*WORK TO COMPLETE*.
Update the items between the lines holding "Tell me which one of spectator" and "Answer: spectator in", inclusive, replacing "torso" with "chest" and leaving everything else unchanged.

**** MATERIAL SHOWN ****

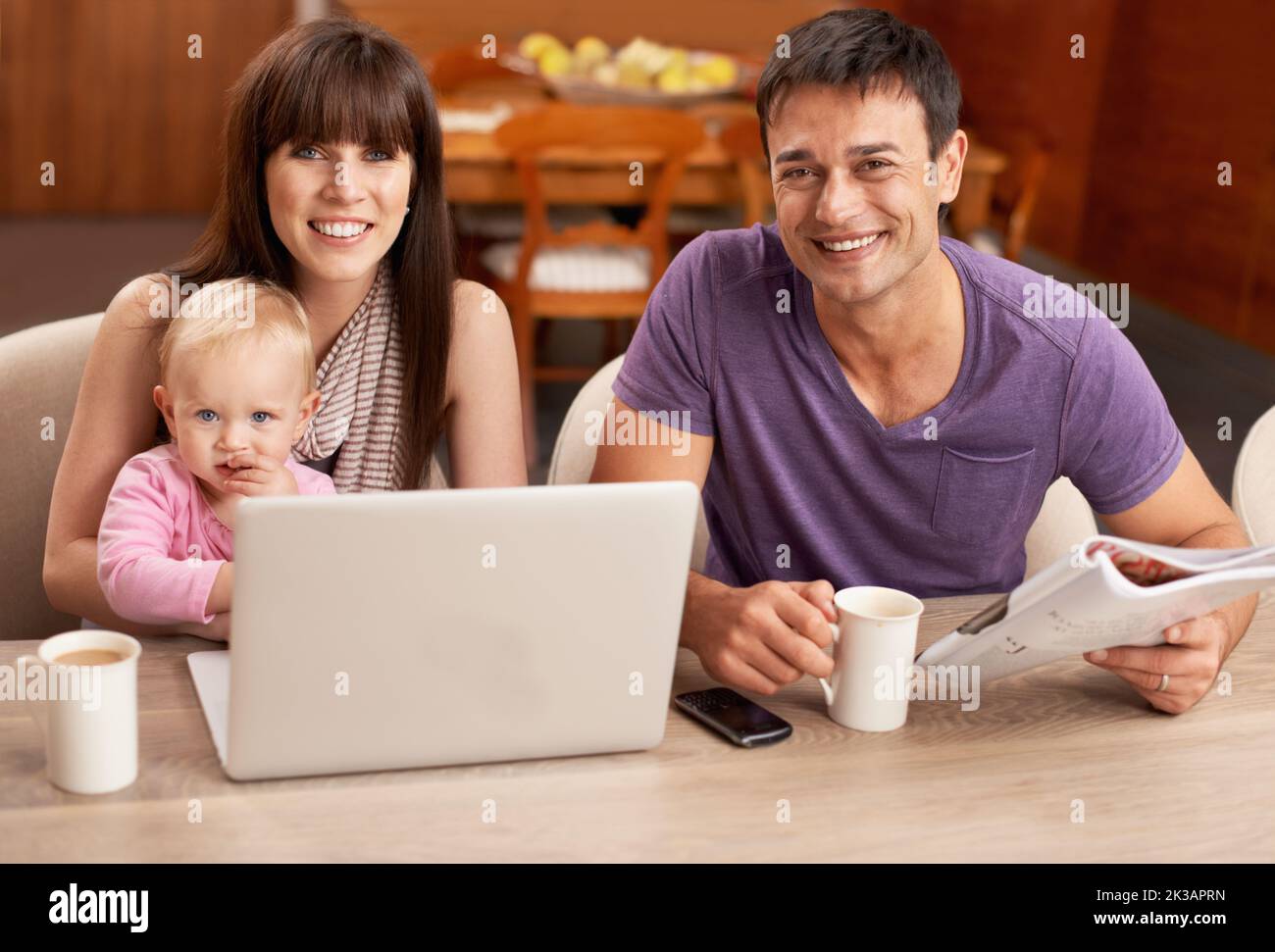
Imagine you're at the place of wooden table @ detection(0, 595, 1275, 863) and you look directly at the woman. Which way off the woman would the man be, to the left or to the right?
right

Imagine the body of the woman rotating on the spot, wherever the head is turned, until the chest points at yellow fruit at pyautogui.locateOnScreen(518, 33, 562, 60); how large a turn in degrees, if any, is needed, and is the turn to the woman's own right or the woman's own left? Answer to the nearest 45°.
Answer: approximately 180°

****
**** MATERIAL SHOWN ****

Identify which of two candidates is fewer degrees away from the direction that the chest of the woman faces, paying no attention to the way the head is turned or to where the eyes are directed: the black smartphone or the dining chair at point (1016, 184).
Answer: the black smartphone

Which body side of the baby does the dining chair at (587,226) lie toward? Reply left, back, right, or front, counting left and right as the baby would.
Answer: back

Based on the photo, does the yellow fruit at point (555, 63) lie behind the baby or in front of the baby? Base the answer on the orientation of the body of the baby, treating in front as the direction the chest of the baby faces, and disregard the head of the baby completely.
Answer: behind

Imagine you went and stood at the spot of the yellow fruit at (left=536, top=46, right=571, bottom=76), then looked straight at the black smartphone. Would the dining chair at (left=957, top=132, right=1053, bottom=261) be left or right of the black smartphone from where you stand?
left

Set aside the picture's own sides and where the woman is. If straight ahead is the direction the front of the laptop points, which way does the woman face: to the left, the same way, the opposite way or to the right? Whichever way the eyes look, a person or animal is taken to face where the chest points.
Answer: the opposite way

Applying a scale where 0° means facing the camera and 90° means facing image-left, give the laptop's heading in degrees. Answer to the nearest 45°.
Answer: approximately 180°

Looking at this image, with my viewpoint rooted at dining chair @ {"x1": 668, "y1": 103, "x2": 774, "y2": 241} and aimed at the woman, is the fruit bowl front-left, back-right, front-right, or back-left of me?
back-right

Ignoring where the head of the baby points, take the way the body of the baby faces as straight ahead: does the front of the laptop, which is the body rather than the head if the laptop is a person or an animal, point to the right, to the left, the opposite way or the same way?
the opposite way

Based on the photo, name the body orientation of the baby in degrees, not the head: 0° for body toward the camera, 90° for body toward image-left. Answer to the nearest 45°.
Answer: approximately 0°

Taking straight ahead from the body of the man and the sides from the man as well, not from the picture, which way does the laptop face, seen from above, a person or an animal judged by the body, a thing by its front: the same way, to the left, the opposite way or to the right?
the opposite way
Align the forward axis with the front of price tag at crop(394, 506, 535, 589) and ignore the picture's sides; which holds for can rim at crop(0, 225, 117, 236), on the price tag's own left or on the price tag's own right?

****
**** MATERIAL SHOWN ****

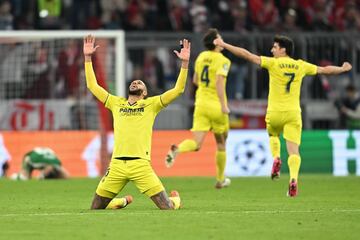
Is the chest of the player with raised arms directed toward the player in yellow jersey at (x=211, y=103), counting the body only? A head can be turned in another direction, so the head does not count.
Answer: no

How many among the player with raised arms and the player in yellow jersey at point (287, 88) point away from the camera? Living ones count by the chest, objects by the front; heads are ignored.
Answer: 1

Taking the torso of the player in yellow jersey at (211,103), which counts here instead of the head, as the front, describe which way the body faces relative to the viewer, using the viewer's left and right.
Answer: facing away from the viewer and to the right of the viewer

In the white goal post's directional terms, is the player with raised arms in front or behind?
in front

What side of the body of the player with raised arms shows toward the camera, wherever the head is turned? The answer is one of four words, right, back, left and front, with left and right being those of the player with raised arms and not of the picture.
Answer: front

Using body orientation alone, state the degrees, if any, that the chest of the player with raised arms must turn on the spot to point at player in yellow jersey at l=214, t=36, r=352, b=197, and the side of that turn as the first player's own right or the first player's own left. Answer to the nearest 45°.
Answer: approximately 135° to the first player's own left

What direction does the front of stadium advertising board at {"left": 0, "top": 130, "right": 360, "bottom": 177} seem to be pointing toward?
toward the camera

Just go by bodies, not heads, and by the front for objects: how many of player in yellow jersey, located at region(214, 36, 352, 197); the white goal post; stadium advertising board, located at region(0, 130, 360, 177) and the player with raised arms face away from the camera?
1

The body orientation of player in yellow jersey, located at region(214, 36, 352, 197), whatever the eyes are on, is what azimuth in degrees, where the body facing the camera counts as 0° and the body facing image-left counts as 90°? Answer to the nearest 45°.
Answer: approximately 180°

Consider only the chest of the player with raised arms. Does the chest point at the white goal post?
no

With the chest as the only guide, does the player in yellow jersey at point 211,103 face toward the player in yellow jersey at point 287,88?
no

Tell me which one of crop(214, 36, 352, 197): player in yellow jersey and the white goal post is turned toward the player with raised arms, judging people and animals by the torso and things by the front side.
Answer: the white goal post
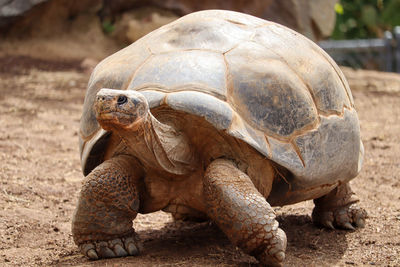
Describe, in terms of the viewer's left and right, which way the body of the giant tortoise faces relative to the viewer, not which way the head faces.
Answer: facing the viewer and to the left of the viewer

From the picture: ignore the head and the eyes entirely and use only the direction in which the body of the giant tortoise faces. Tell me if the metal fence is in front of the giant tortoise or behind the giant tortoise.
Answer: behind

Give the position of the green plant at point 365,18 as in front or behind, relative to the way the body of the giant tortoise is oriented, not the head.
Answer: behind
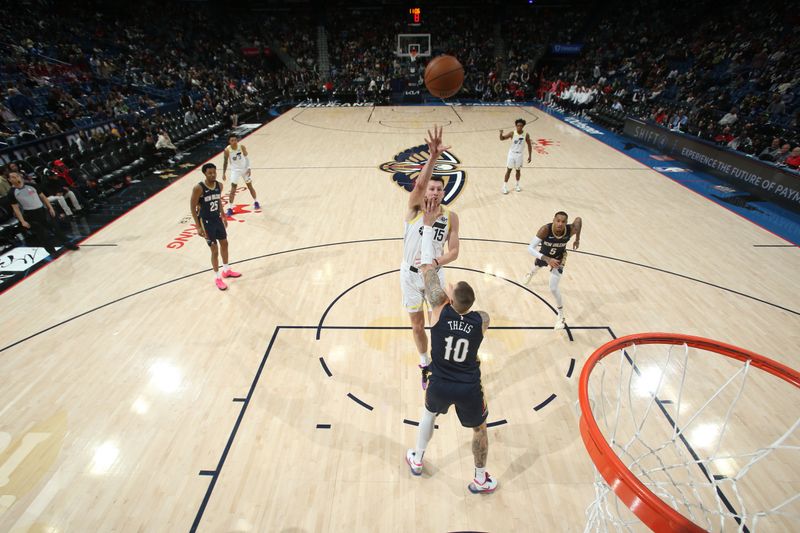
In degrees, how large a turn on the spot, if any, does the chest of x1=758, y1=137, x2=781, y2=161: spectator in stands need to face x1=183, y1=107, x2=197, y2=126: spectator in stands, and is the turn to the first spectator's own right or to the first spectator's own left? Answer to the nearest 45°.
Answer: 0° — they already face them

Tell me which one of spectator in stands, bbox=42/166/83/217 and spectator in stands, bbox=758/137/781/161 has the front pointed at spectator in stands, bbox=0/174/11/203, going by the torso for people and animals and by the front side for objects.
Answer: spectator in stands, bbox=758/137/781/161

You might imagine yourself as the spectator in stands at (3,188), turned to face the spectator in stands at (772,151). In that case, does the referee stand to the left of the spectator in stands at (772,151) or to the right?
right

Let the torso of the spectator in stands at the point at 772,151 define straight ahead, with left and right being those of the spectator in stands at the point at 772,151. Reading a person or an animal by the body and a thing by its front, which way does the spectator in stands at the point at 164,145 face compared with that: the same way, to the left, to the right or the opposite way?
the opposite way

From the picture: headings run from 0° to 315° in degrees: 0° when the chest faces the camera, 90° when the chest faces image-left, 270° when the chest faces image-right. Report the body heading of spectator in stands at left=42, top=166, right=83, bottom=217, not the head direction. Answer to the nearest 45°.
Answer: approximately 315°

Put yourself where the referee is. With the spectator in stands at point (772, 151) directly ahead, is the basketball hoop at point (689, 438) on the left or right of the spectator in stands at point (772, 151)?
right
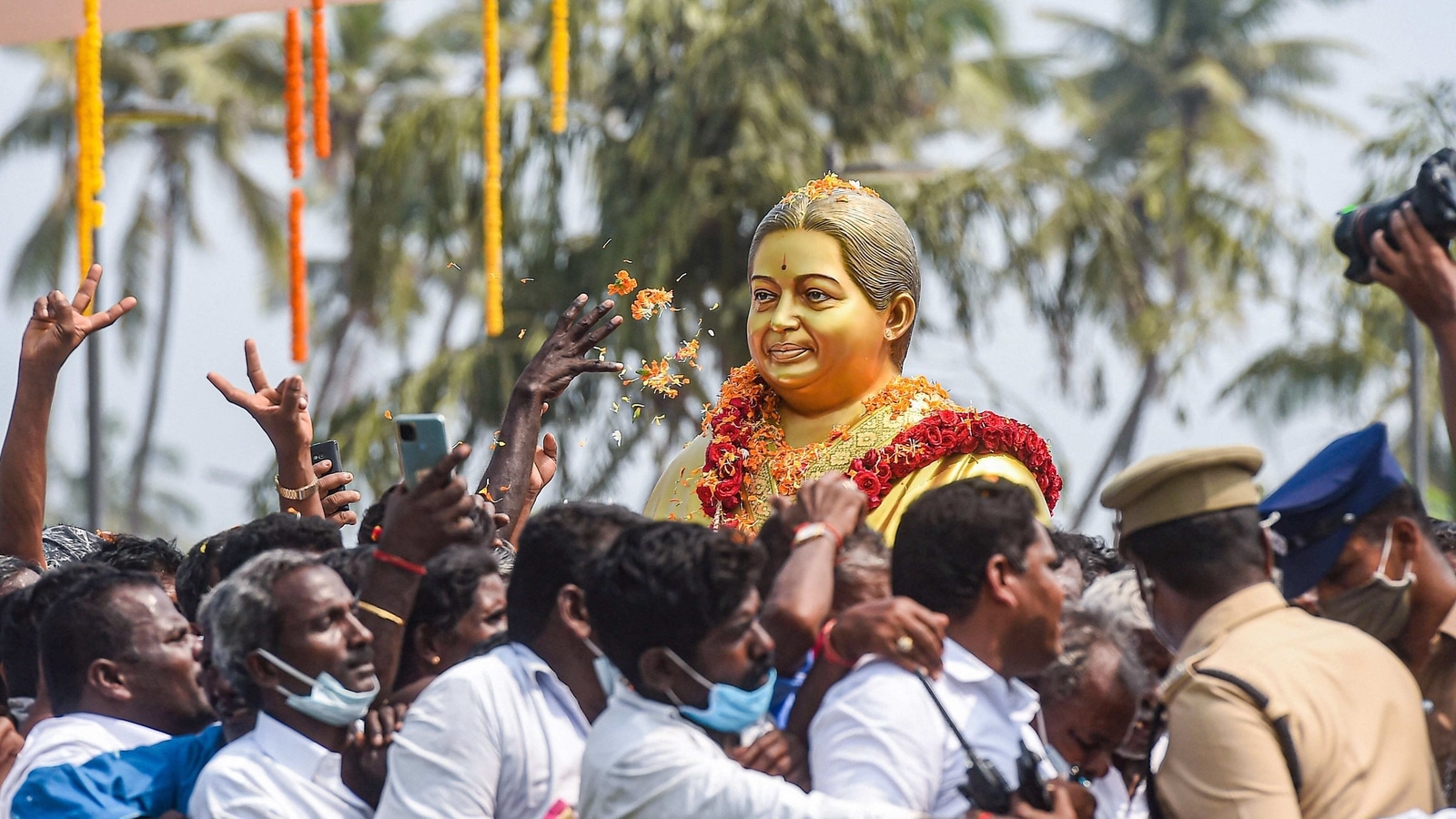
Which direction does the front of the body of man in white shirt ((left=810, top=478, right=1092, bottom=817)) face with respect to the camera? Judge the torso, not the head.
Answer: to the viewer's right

****

*ANSWER TO THIS PROBLEM*.
Tell me which one of spectator in stands, bbox=42/166/83/217 and spectator in stands, bbox=758/137/781/161 has the front pointed at spectator in stands, bbox=0/174/11/203, going by the chest for people and animals and by the front side for objects.
Answer: spectator in stands, bbox=758/137/781/161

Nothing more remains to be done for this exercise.